Fun in Minnesota on a much needed vacation. The fish was released



.


----------



## NorthernWinos (Oct 8, 2008)

Any day fishing is better than working...no matter how big the fish are.....Where are you in MN????

Enjoy your time off!!!


----------



## gaudet (Oct 8, 2008)

Looks mighty tasty. I hope we have as much luck tomorrow when we got looking for red fish and speckled trout.....................


----------



## Wade E (Oct 8, 2008)

Nice Fish! I think what NW was trying to say is "A bad day fishing is still better then a good day at work"!


----------



## Scott (Oct 9, 2008)

Wade, Is there such a thing as a good day at work????

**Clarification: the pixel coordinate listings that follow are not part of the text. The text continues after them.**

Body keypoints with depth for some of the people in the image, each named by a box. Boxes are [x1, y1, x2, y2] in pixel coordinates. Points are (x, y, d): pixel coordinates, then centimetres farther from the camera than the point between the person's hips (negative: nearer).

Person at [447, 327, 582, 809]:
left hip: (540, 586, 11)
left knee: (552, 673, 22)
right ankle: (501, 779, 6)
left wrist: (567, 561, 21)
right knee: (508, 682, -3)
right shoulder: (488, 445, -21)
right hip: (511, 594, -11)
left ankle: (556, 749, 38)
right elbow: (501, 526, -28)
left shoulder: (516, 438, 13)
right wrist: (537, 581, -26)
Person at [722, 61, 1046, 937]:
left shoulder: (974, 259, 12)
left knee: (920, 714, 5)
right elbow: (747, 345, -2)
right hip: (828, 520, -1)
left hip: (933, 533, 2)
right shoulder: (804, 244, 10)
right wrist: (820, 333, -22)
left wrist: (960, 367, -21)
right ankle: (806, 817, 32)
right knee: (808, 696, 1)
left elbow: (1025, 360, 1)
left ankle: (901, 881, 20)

NW, I was by Baudette, fishing was great as well as the time off. Ran out of money so had to go home.


Good fishing Gaudet!!


----------



## Waldo (Oct 9, 2008)

I'd sure like to put a lip lock on a couple of fillets off that big boy


----------



## Wade E (Oct 9, 2008)

Scott, a good day at work, which is rare unless you actually like what you are doing like George has here is payday and no work the next day ad you can you can actually walk on your own 2 feet away with a few bucks left in your pocket after paying all the taxes and bills.


----------



## gaudet (Oct 9, 2008)

Woo Hoo We limited out on reds today. Its been a while since we've done that. Pics to come after I get them. Must have been your good wishes Scott..........





*Edited by: gaudet *


----------



## gaudet (Oct 10, 2008)

How's this for a nice trip? Thanks for the wishes Scott. We caught 15 reds, 14 speckled trout, 1 black drum, and a couple sheephead. This is what we got to keep for ourselves. Redfish on the right, specs on the left.





*Edited by: gaudet *


----------



## NorthernWinos (Oct 10, 2008)

Beautiful..... Catch of the Day!!!!!

Do you eat those Sheep Head fish????


----------



## gaudet (Oct 10, 2008)

No we don't care for them. Lot of trouble to clean them. But my father has a friend that loves them so we keep them for him.

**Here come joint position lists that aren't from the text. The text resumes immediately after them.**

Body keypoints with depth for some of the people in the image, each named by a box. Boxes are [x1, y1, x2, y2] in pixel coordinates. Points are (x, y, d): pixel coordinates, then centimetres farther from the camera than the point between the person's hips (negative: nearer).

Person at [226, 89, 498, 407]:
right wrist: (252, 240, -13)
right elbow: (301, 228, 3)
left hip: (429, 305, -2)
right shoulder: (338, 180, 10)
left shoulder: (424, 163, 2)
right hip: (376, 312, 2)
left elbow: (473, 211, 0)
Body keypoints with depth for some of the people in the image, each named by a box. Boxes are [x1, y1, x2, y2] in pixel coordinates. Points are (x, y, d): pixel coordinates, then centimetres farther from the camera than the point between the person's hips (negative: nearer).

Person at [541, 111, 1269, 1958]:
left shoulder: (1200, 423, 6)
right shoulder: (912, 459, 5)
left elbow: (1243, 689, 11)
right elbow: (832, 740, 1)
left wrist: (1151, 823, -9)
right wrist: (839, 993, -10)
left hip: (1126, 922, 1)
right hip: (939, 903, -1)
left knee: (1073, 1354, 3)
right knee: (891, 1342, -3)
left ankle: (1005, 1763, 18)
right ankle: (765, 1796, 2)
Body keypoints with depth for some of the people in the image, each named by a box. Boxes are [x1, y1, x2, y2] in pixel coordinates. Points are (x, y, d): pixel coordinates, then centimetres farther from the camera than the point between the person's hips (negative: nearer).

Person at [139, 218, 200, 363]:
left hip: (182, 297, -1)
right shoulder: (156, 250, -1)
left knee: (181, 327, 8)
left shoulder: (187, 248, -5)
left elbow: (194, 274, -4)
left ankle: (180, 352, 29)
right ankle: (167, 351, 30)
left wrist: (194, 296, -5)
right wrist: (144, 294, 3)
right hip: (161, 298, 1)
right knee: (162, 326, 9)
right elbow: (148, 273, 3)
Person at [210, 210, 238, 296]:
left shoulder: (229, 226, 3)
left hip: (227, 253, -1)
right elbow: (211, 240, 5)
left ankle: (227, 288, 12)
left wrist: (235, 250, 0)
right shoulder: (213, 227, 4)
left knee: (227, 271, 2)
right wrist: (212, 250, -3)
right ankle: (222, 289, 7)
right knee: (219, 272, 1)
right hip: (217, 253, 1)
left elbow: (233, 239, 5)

I have to finish cleaning the rest of the catch this afternoon. It got too dark, too quick yesterday.


----------



## Scott (Oct 10, 2008)

Nice job, 
I see you have the required fishcleaningequipment.......BEER.

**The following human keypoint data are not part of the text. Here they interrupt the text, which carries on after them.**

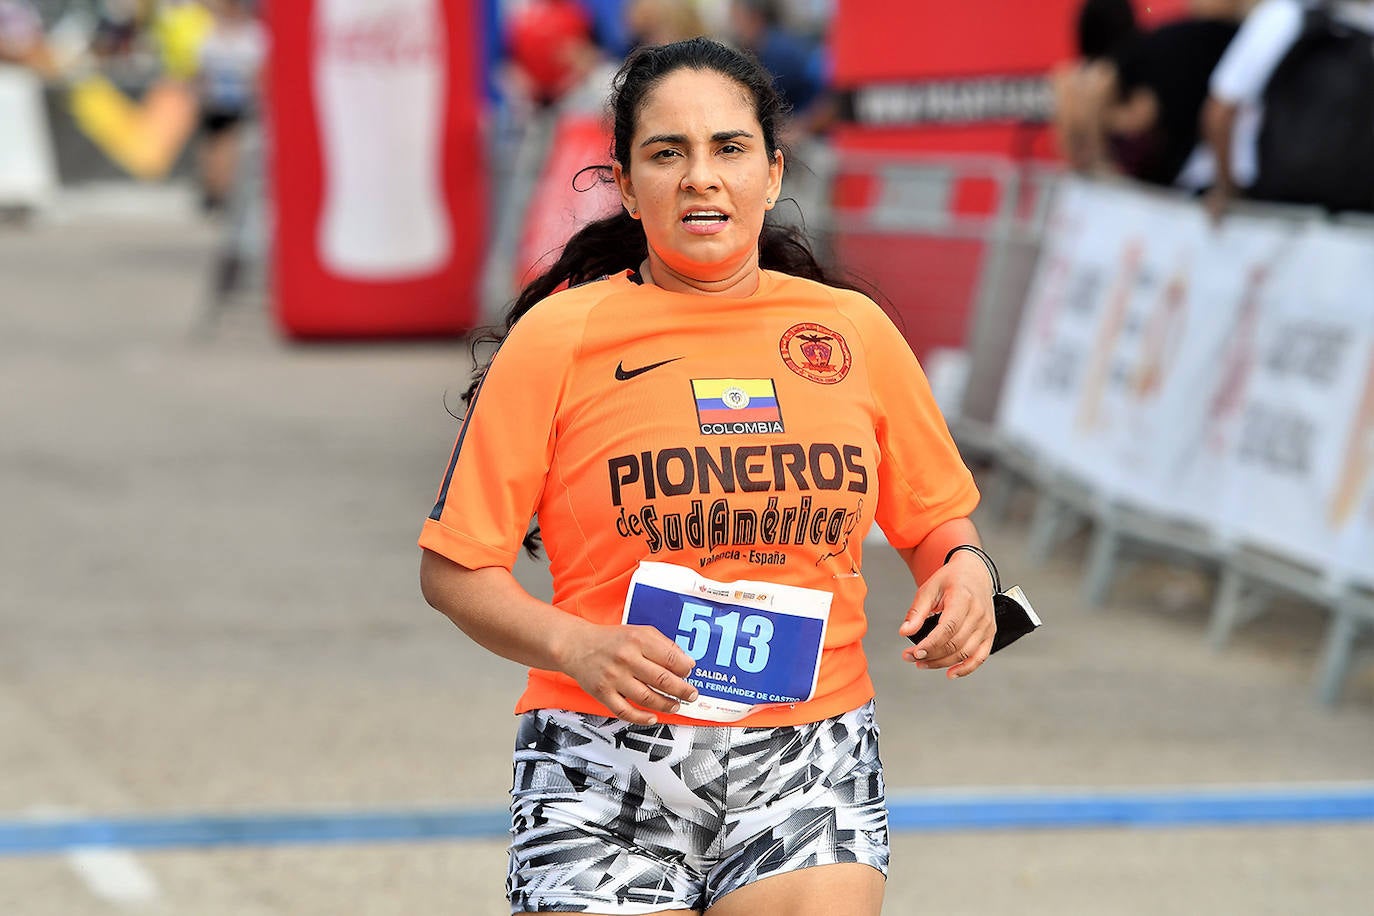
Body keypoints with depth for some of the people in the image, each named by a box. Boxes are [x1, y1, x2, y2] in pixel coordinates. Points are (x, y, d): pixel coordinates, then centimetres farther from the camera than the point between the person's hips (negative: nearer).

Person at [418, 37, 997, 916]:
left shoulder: (855, 331, 7)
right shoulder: (557, 338, -1)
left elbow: (936, 515, 20)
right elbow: (455, 567, -1)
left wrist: (964, 569, -3)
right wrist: (578, 647, -17)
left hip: (811, 763, 2)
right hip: (609, 762, -2)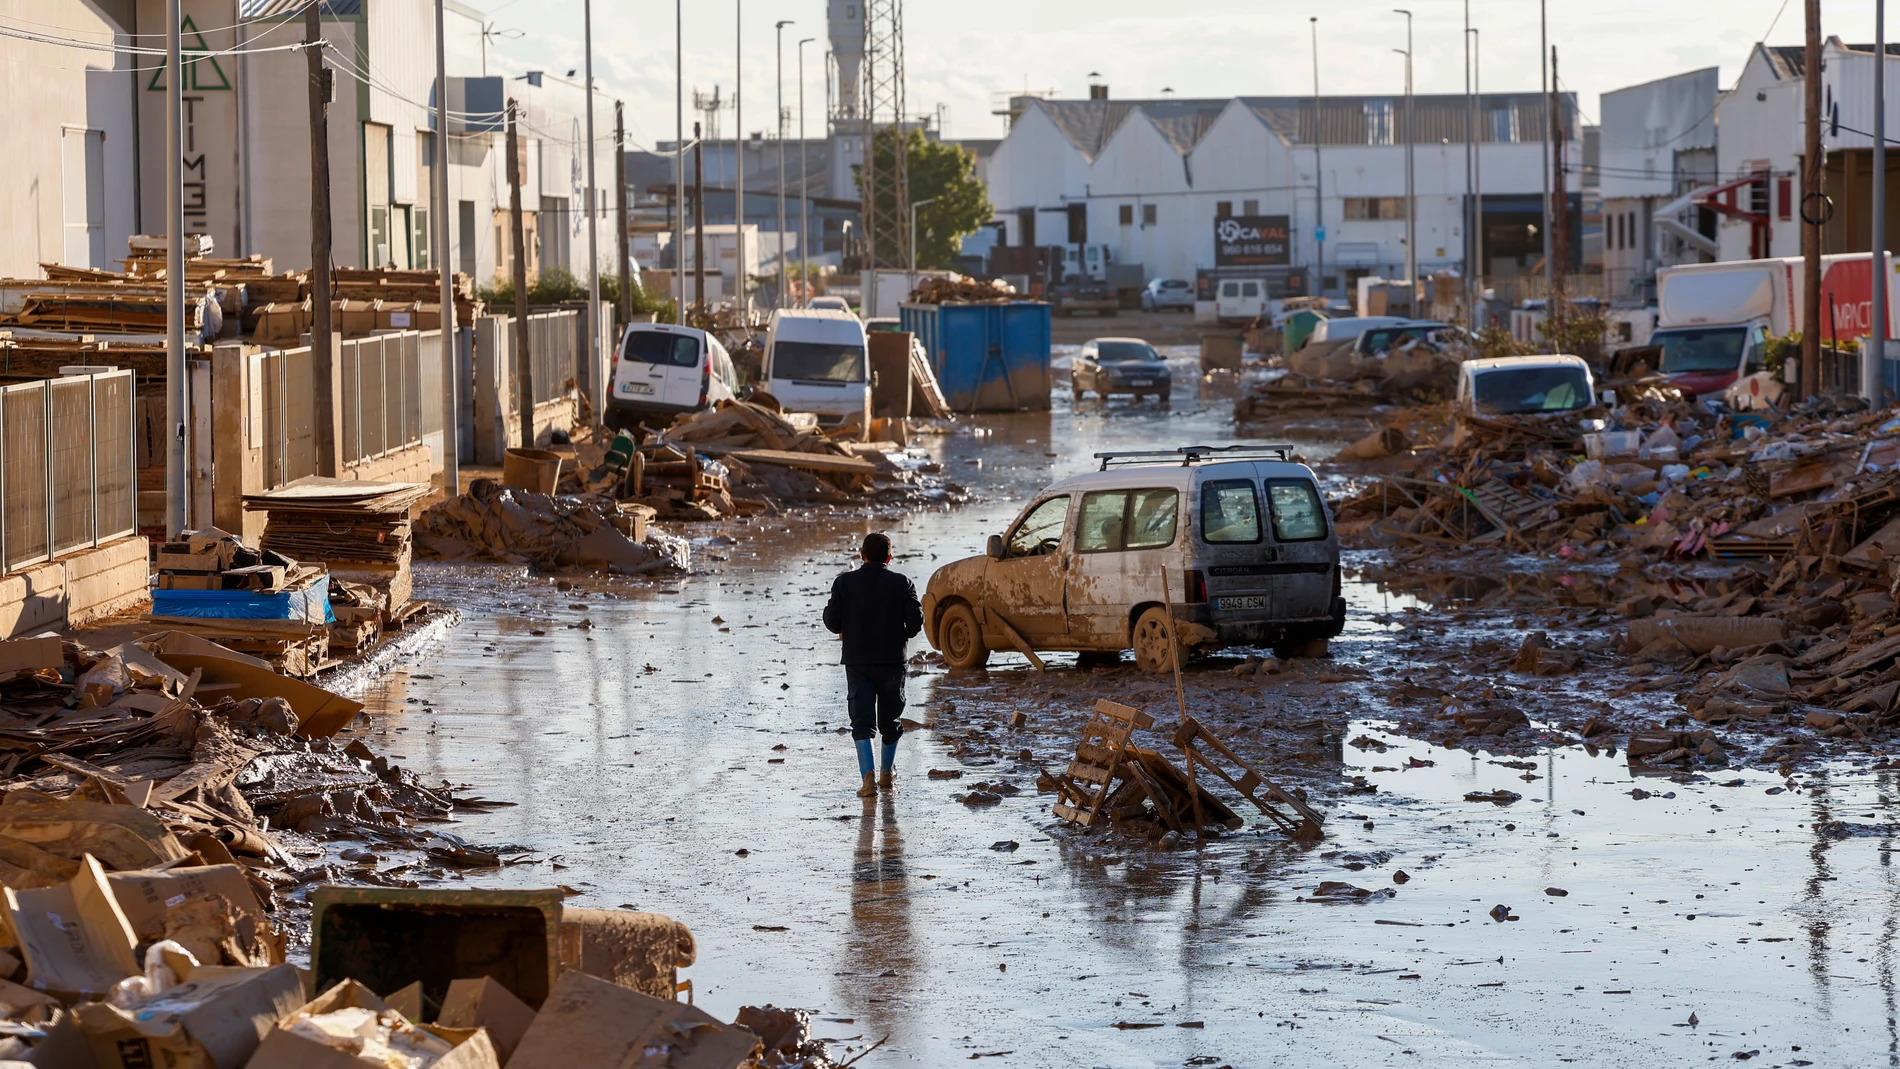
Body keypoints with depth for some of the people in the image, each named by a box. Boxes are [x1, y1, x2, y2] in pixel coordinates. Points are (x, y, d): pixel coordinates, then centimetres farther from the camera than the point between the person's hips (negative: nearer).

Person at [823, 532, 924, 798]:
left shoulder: (844, 582, -2)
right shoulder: (901, 584, -3)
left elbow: (832, 621, -6)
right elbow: (916, 619, -9)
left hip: (857, 661, 0)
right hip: (893, 661, 0)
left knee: (862, 720, -1)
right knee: (890, 720, 16)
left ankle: (868, 775, -17)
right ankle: (887, 775, 26)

That's also like the northerns, some don't like them for the bones, but have been taught how to get them out easily.


Happy eating!*Edited by: Scott *


----------



## Waldo (Oct 11, 2008)

Nice catch gaudet....


How do you cook yours?


----------



## gaudet (Oct 11, 2008)

Well the first victim was sacrificed on the grill last night. We cooked it "on the half shell" over a nice medium high bed of charcoal. I removed the fillets from the neck down to the tail and removed as much of the rib cage as possible to eliminate the bones leaving the fillet attached to the skin and scales. My wife seasoned it with butter, creole seasoning, and a couple other spices she didn't tell me about. It cooked for about 40 minutes with the lid down until the meat was flaky. It almost tasted like beef............ She made a ponzu dipping sauce and served it with an asparagus side dish. Tasty


----------



## Wade E (Oct 11, 2008)

Great catch and it sounded delish!


----------



## Waldo (Oct 11, 2008)

That does sound good....very good !!


----------



## PolishWineP (Oct 11, 2008)

Nicely done! You know, there's just not enough time and enough days with enough money to do everything we want to do! I guess I'll be satisfied with looking at your pictures of fish.


----------



## gaudet (Oct 11, 2008)

PolishWineP said:


> Nicely done! You know, there's just not enough time and enough days with enough money to do everything we want to do! I guess I'll be satisfied with looking at your pictures of fish.



Amen PWP,

I hadn't been on the water in over two months, fishing with my dad is always fun even though we usually don't do as well as we did this time. Coordinating schedules is usually difficult, but you would think with my dad being retired it should be easier.


----------